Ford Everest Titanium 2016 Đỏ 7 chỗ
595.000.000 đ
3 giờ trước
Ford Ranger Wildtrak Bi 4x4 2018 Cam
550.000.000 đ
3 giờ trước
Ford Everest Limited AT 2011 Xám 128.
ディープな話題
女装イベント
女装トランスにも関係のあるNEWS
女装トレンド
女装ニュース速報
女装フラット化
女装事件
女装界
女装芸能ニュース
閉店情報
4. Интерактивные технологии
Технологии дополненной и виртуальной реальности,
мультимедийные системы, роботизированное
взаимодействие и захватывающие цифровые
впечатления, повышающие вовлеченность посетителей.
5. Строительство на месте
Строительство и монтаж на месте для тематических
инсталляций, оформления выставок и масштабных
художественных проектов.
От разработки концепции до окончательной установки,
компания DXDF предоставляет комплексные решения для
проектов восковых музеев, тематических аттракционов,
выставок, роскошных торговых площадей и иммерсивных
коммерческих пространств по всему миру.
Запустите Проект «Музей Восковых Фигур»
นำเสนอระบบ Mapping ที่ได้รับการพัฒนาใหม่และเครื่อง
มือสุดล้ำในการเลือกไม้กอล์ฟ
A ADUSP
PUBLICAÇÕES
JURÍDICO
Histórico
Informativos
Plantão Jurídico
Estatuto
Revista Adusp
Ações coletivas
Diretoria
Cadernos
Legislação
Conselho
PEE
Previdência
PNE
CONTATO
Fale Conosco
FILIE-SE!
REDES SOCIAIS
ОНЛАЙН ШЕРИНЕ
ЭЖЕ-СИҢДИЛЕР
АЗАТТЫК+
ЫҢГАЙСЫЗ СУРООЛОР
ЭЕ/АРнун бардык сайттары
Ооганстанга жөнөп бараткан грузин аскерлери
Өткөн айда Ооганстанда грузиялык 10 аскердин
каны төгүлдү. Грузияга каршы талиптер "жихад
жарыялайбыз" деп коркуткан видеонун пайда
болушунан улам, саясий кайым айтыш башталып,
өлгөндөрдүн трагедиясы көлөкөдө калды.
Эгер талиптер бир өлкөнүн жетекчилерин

^^^^^^^^^^^^^^^^

Reproduce the text of each entry above character for character, keeping every line break in place.

> **Answer below**
Ford Everest Titanium 2016 Đỏ 7 chỗ
595.000.000 đ
3 giờ trước
Ford Ranger Wildtrak Bi 4x4 2018 Cam
550.000.000 đ
3 giờ trước
Ford Everest Limited AT 2011 Xám 128.
ディープな話題
女装イベント
女装トランスにも関係のあるNEWS
女装トレンド
女装ニュース速報
女装フラット化
女装事件
女装界
女装芸能ニュース
閉店情報
4. Интерактивные технологии
Технологии дополненной и виртуальной реальности,
мультимедийные системы, роботизированное
взаимодействие и захватывающие цифровые
впечатления, повышающие вовлеченность посетителей.
5. Строительство на месте
Строительство и монтаж на месте для тематических
инсталляций, оформления выставок и масштабных
художественных проектов.
От разработки концепции до окончательной установки,
компания DXDF предоставляет комплексные решения для
проектов восковых музеев, тематических аттракционов,
выставок, роскошных торговых площадей и иммерсивных
коммерческих пространств по всему миру.
Запустите Проект «Музей Восковых Фигур»
นำเสนอระบบ Mapping ที่ได้รับการพัฒนาใหม่และเครื่อง
มือสุดล้ำในการเลือกไม้กอล์ฟ
A ADUSP
PUBLICAÇÕES
JURÍDICO
Histórico
Informativos
Plantão Jurídico
Estatuto
Revista Adusp
Ações coletivas
Diretoria
Cadernos
Legislação
Conselho
PEE
Previdência
PNE
CONTATO
Fale Conosco
FILIE-SE!
REDES SOCIAIS
ОНЛАЙН ШЕРИНЕ
ЭЖЕ-СИҢДИЛЕР
АЗАТТЫК+
ЫҢГАЙСЫЗ СУРООЛОР
ЭЕ/АРнун бардык сайттары
Ооганстанга жөнөп бараткан грузин аскерлери
Өткөн айда Ооганстанда грузиялык 10 аскердин
каны төгүлдү. Грузияга каршы талиптер "жихад
жарыялайбыз" деп коркуткан видеонун пайда
болушунан улам, саясий кайым айтыш башталып,
өлгөндөрдүн трагедиясы көлөкөдө калды.
Эгер талиптер бир өлкөнүн жетекчилерин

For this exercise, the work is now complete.